### Page extract
☆ ☆ ☆ ☆ ☆
Glenn W. Banks, argued the cause for appellant ( Banks Zisgen, LLC, attorneys; Mr. Banks, on the briefs).
Steven E. Braun, Chief Assistant Prosecutor, argued the cause for respondent ( Camelia M. Valdes, Passaic County Prosecutor, attorney; Mr. Braun, of counsel and on the brief).
The opinion of the court was delivered by
In this appeal, defendant urges us to revisit State v. Bringhurst, 401 N.J.Super. 421, 951 A.2d 238 (2008), and hold, in essence, that a defendant who files a Laurick post-conviction relief (PCR) petition to obtain relief from enhanced penalties for driving while intoxicated (DWI) based on a purported uncounseled prior DWI conviction is absolved from establishing a prima facie case for relief where her time delay has resulted in destruction of most of the records pertaining to the prior conviction. We decline to do so and affirm defendant's conviction.
State v. Laurick, 120 N.J. 1, 575 A.2d 1340, cert. denied, 498 U.S. 967, 111 S.Ct. 429, 112 L.Ed.2d 413 (1990) (holding that an uncounseled DWI conviction may not be used to enhance the period of incarceration for a subsequent offense). See also State v. Hrycak, 184 N.J. 351, 354, 877 A.2d 1209 (2005).
The record before us is scant. On October 25, 1994, defendant pled guilty to DWI, N.J.S.A. 39:4-50, in Wayne Township (Wayne) Municipal Court, for an incident occurring on September 24, 1994. She subsequently committed and pled guilty to another DWI offense, though the record does not reveal the particulars or date.
On March 4, 2010, defendant appeared with counsel, Michael F. Kelly, in the Borough of Oakland (Oakland) Municipal Court, and entered a guilty plea to a third DWI occurring on October 6, 2009. The municipal court judge sentenced defendant as a third offender pursuant to N.J.S.A. 39:4-50(a)(3), but stayed the mandatory six-month custodial sentence pending a Laurick application in the Wayne Municipal Court, seeking a "step-down" in sentencing on the grounds her first conviction in 1994 was uncounseled. See R. 7:10-2(g); Laurick, supra, 120 N.J. 1 , 575 A.2d 1340.
☆ ☆ ☆ ☆ ☆
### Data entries

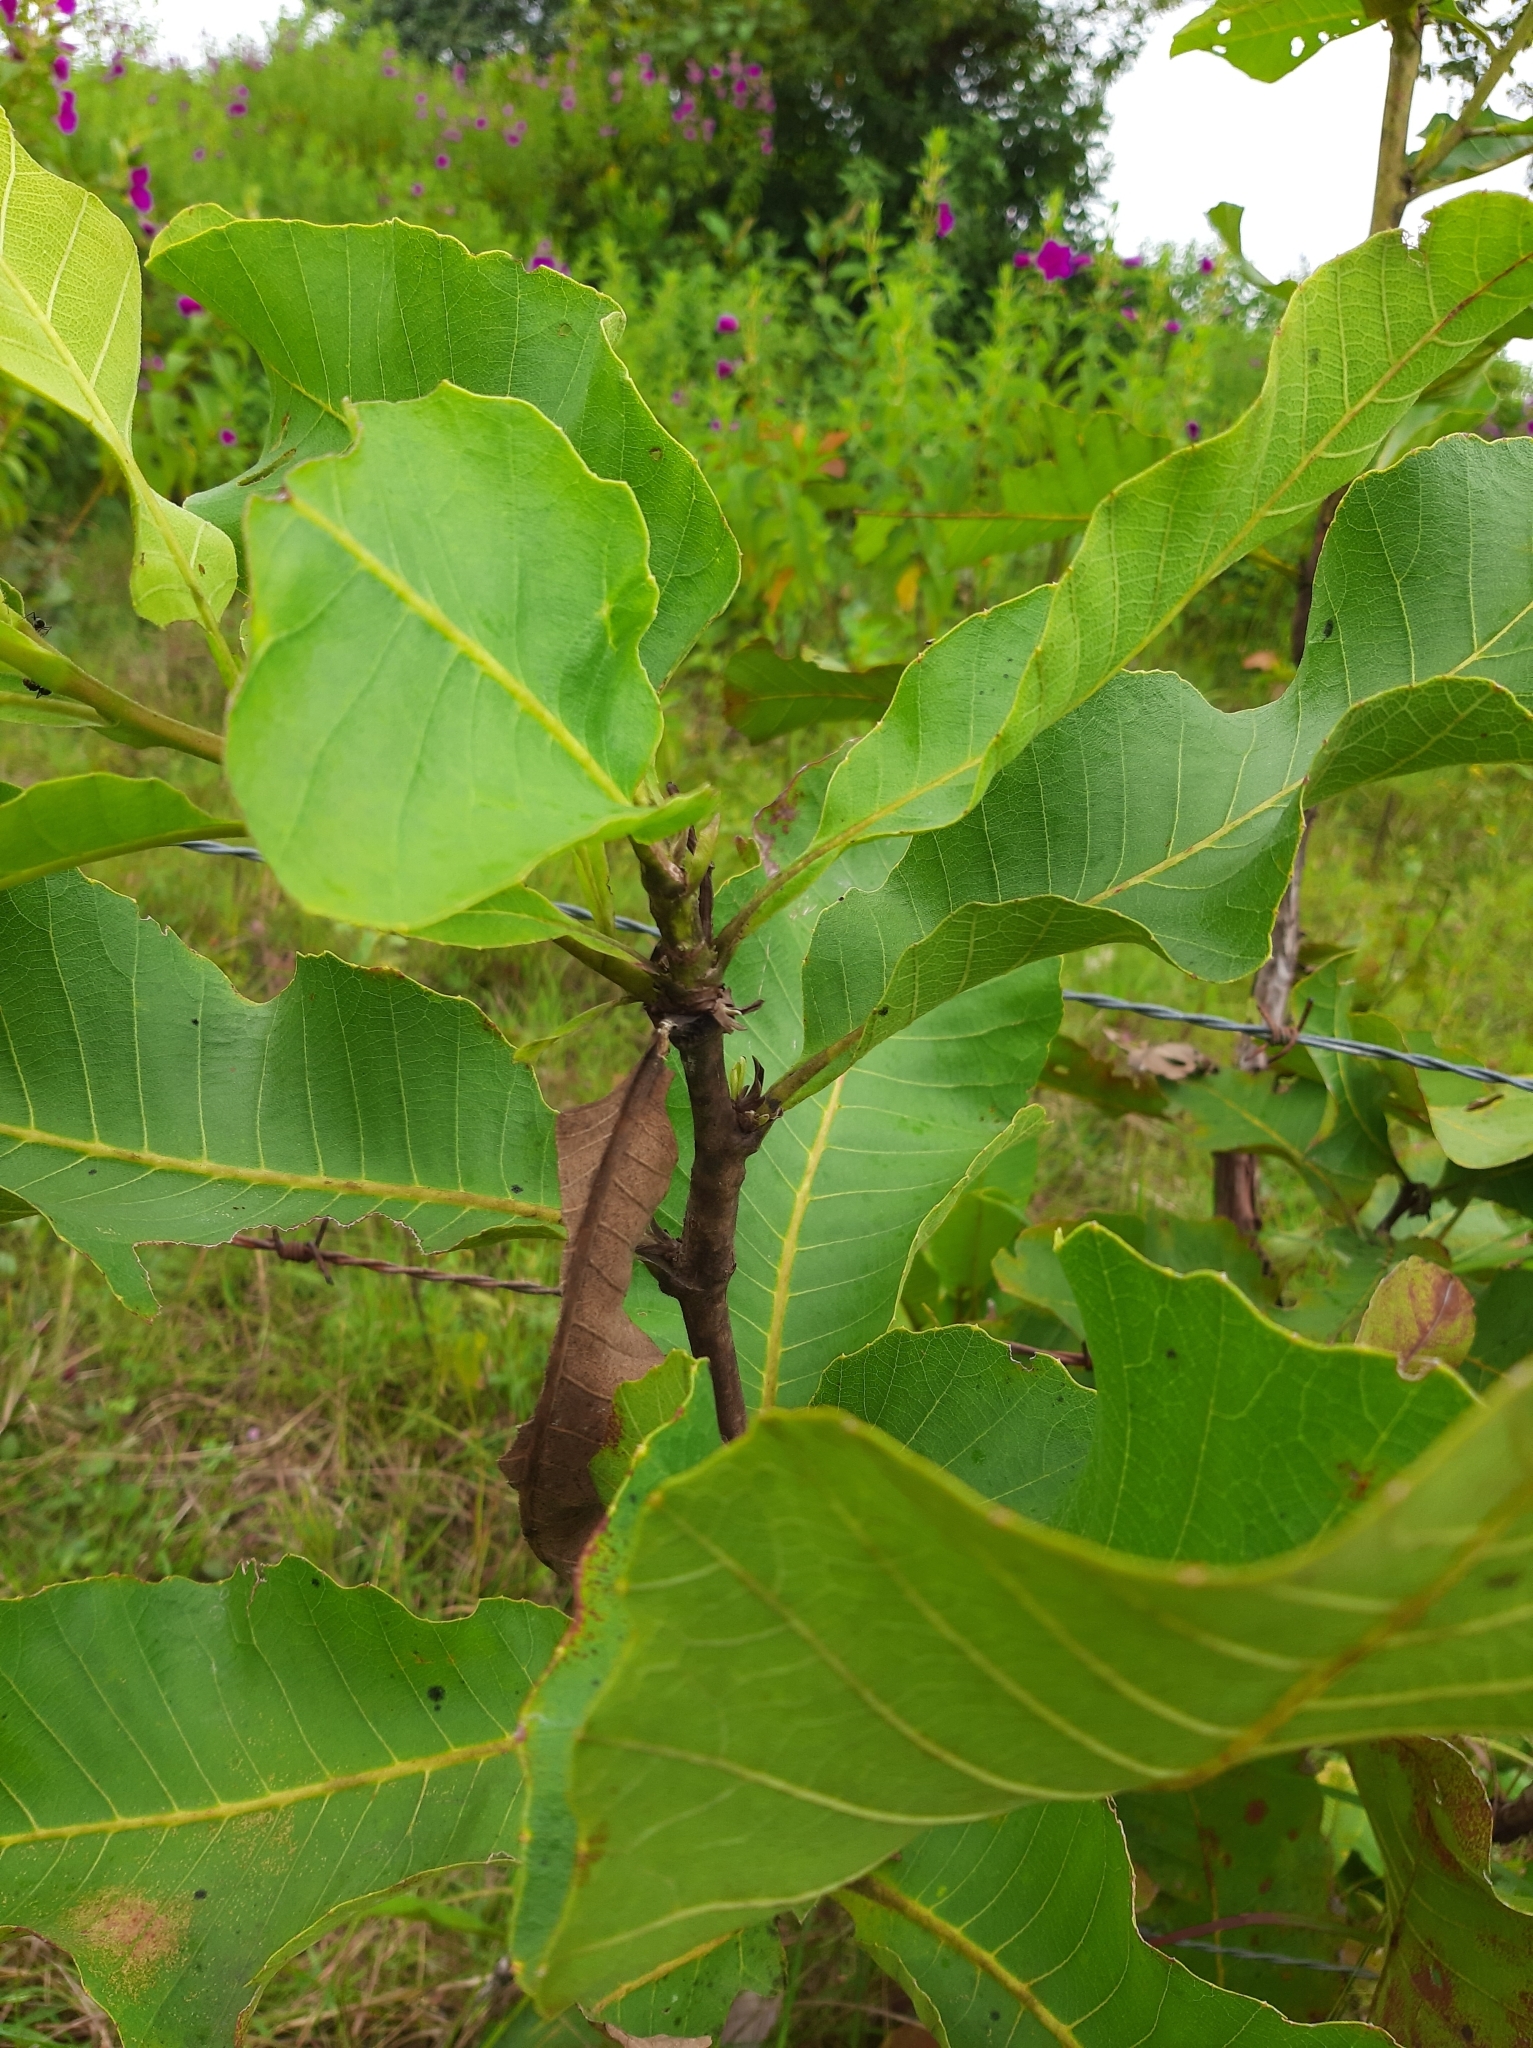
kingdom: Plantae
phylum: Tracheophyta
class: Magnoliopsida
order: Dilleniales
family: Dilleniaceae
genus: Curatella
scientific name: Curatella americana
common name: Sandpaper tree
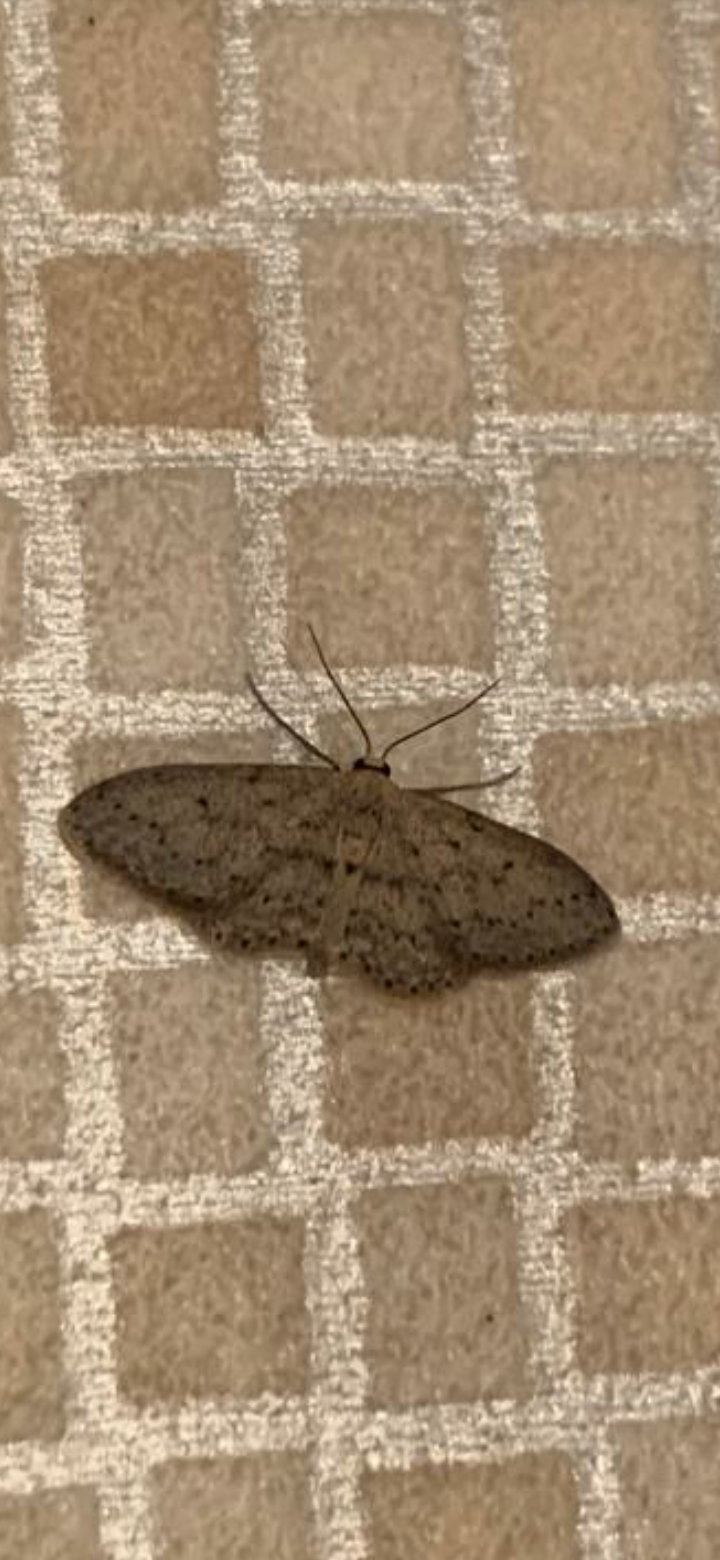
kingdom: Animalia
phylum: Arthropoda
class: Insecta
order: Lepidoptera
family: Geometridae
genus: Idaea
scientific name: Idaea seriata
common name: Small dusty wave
☆ ☆ ☆ ☆ ☆
### Objective 1
In the court opinion, on what date did the defendant plead guilty to her first DWI in the Wayne Municipal Court?
### Objective 2
Write the next part of the court opinion on the defendant's DWI appeal, continuing from its final sentence.

### Right answer 1
October 25, 1994.

### Right answer 2
Defendant promptly filed a motion for PCR relief. Other than listing the date of the offense and date of the guilty plea reflected on her certified driving abstract, defendant's certification contained only the following statements regarding the incident and municipal court appearance:
I do not recall being represented by the Municipal court public defender and was not represented by private counsel.
I do not recall being made aware of my constitutional right to a trial or giving a factual basis.
Kelly certified that he requested a transcript of the October 25, 1994 Wayne Municipal Court proceeding but the tape recording was unavailable "due to the age of the summons." Similarly, the police reports were no longer available. He further stated, in pertinent part:
Defendant did not account for "unavailable records" by written documentation from the municipal court administrator or custodian of records as required by R. 7:10-2(g)(3); however, the unavailability of these records does not appear to be in dispute.
The Municipal staff provided the rear of the summons indicating a $50. Public defender fee and a 5A form [public defender application] completed by [defendant] on October 25, 1994, the day of the plea.
See Wayne Ord. § 4-11.1C (providing, in pertinent part, that "[a]ny person who shall apply to the Wayne Municipal Court for representation by a Public Defender, where such person is entitled by law to the appointment of counsel, said person shall pay to the Township of Wayne an application fee of $50.").
The 5A form completed by [defendant] indicates a bank account containing $10,000.00.
[Defendant] does not recall being represented by the public defender nor was she represented by private counsel.
It is the defense's position that since she had a bank account with $10,000.00 in it, she certainly would not have qualified for a public defender.
The appended copy of the summons reflects the date, location and name of the officer. On the back, the judge noted a guilty plea and finding of guilt, enumerated the components of the sentence, and signed and dated it October 25, 1994. Unfortunately, however, the pre-printed section at the top portion of the form, containing spaces for the judge to record that a Rodriguez notice was given and counsel was waived or assigned, was left entirely blank. See Laurick, supra, 120 N.J. at 12, 575 A.2d 1340; Bringhurst, supra, 401 N.J.Super. at 425, 951 A.2d 238; R. 7:3-2(a). At the bottom portion appears a partially legible stamp stating "PUBLIC DEFENDER," with an indecipherable imprint below clearly impressed with and as part of the stamp and bearing at least one word that cannot be discerned. Immediately below the stamp is the handwritten number "50."
In Rodriguez v. Rosenblatt. 58 N.J. 281 , 295, 277 A.2A 216 (1971), the Court required, as a matter of "simple justice," that any indigent defendant facing "imprisonment . . . or other consequence of magnitude" be advised of a right to representation by counsel and to "have counsel assigned to him unless he chooses to proceed pro se with his plea of guilty or his defense at trial."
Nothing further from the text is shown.